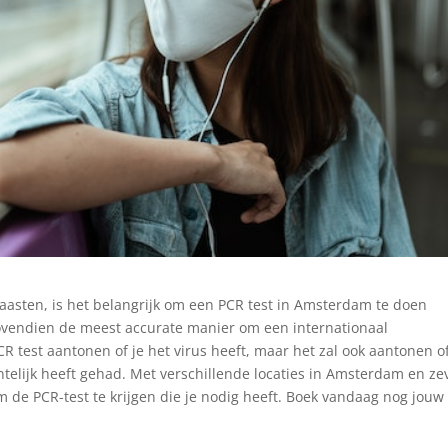
naasten, is het belangrijk om een PCR test in Amsterdam te doen
 bovendien de meest accurate manier om een internationaal
 PCR test aantonen of je het virus heeft, maar het zal ook aantonen of
ntelijk heeft gehad. Met verschillende locaties in Amsterdam en z
 de PCR-test te krijgen die je nodig heeft. Boek vandaag nog jouw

***

| What is needed |
Looking at the data above, say how many lines include the string "heeft" and add nothing.

| Solution to this problem |
3